It is Friday 19th of December 2008 and I am sat in the newsroom at university with only seven other bloggers and one has just left while I am writing this.
It is the last session of the online project module and it has been a fun ride, but I won't go into it too much as I have already written one piece about the course.
No, I want to talk about the exciting prospect everyone waits for, rushing to get work done and book flights home and that is holiday. Yes the holiday where we can go back to our stagnant, dull little home towns where nothing has changed and instead of learning new and exciting possibilities we laze at home sleeping and and watching re-runs of friends.
And what makes it worse is that university breaks last too long. Just give me a couple weeks off to have Christmas and New Years, I'll come back on the third if I could.
I suppose it has a lot to do with my home town, which was one of the main reasons I wanted to become a journalist. I wanted to expose my home for what it really is, a stale country side town that has be glamourised by the very newspaper I aspire to work for one day.

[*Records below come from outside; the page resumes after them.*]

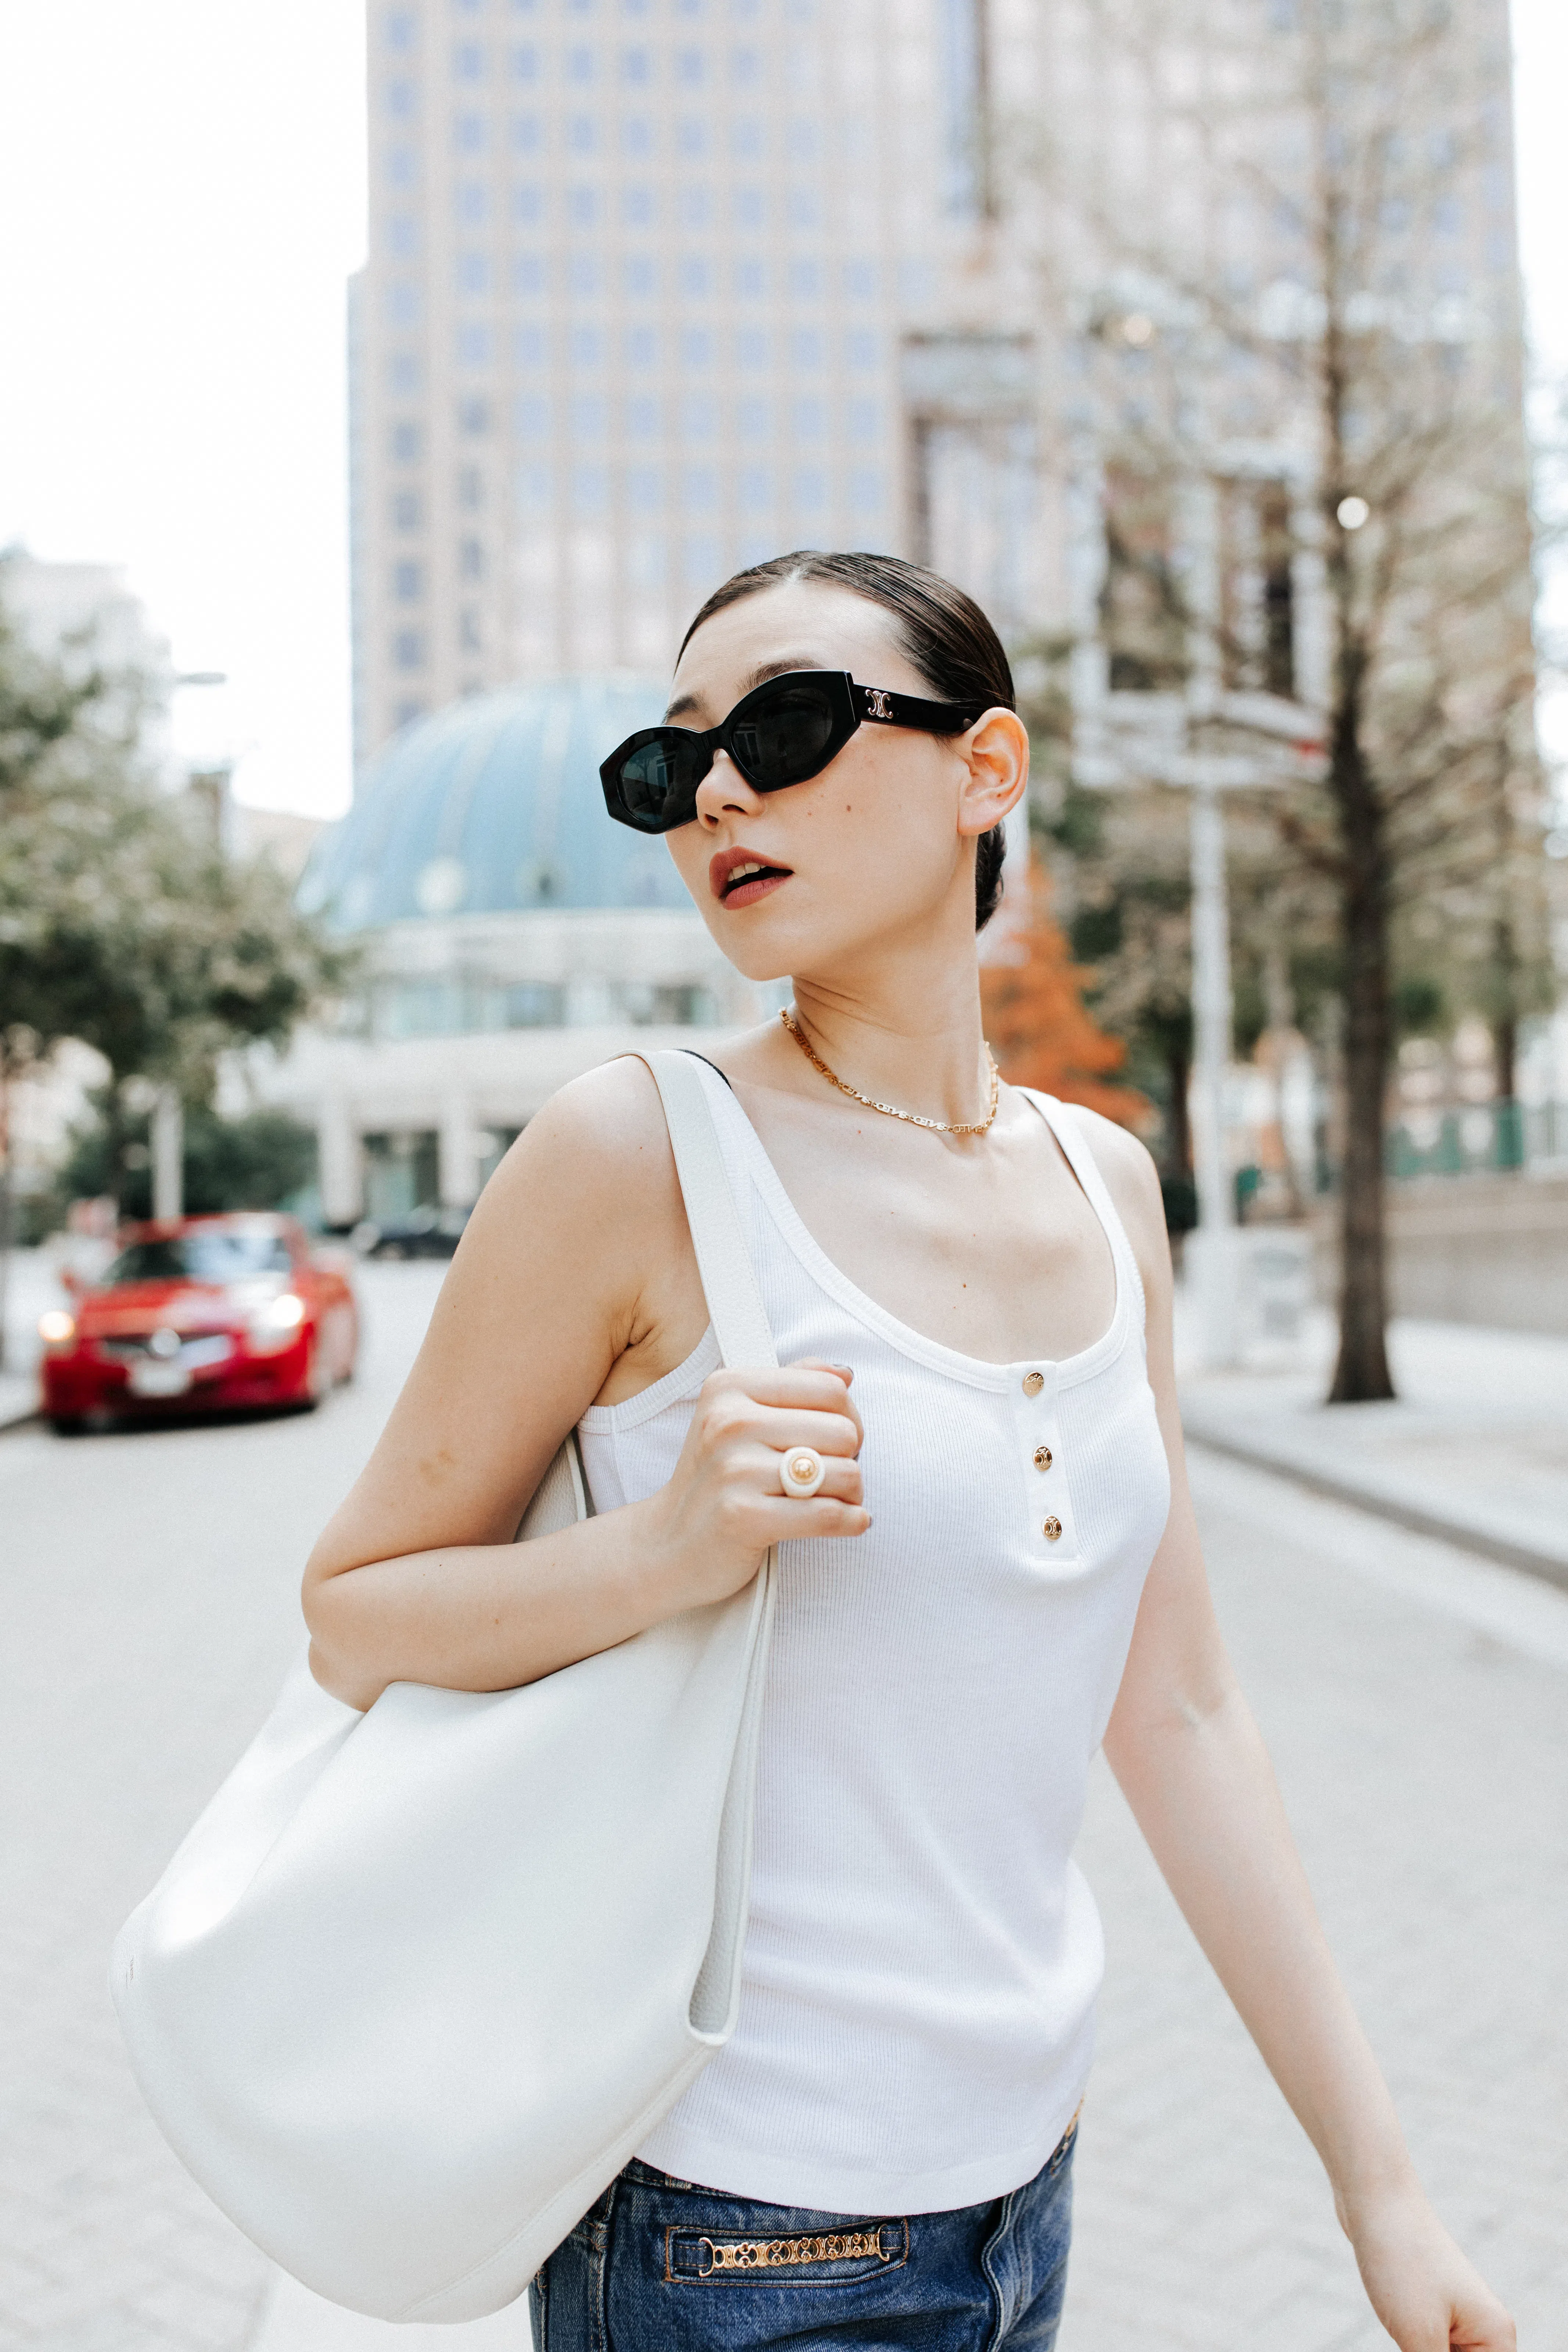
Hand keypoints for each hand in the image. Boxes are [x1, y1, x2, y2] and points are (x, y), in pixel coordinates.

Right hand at [643, 1360, 867, 1611]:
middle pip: (843, 1431)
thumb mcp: (740, 1418)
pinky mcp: (743, 1517)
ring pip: (843, 1472)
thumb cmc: (716, 1480)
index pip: (829, 1388)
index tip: (836, 1441)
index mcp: (729, 1387)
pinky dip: (852, 1521)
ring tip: (833, 1500)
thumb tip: (845, 1374)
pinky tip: (851, 1523)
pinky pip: (827, 1514)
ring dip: (852, 1494)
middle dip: (852, 1458)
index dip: (849, 1417)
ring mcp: (734, 1470)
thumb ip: (792, 1385)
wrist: (669, 1545)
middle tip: (832, 1477)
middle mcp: (729, 1422)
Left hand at [1347, 2181, 1514, 2350]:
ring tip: (1402, 2333)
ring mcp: (1455, 2320)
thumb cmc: (1401, 2261)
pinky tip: (1399, 2337)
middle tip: (1407, 2343)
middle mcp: (1484, 2332)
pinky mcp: (1426, 2312)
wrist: (1372, 2198)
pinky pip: (1425, 2351)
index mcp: (1497, 2341)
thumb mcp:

"Let's move to Bridport" by The Guardian is a typical 'I don't live in the country side but I love it anyway' view. It ponces about talking about how great the town is because Guardian writer Hugh Fearnly-Whittingstall decided to infest his views on how we should all live in a happy little hippy utopia and go to The Bull Hotel to have a jolly nice metropolitan time.
These places are great to visit, but not great to live in.
Bridport is actually a troubled little town. With a huge segregation between the richer arty fucks who prance about south street between their beloved little Electric Palace and the Arts Centre, to the alcaholic jobless druggies who highlight the issue there is nothing else to do.
And the air of superiority in the town where everybody knows your name, but not in a Postman Pat kind of way, but more like Roystone Vasey. They want to know your name because they want to know your business and they want to bitch about you because they can't hold a conversation about anything interesting.
But since moving away from Bridport, I can't bring myself to expose the things I know about the place. It can be beautiful on a sunny day and the market is actually quite interesting, offering wooden ducks looked over by a friend of mine everyone calls 'peck'.
I used to be able to walk down the street on any given day, except sunday of course, just to bump into a friend which could end up a walk or just an interesting chat. Bridport is ok, and great fun for a holiday.
For me Bridport is like an ex girlfriend, annoyingly all my ex girlfriends live their as well, but in the sense that you will alway care for them, you will always smile at the happy memories you had together but there was a reason you parted and those are the same reasons you should never go back.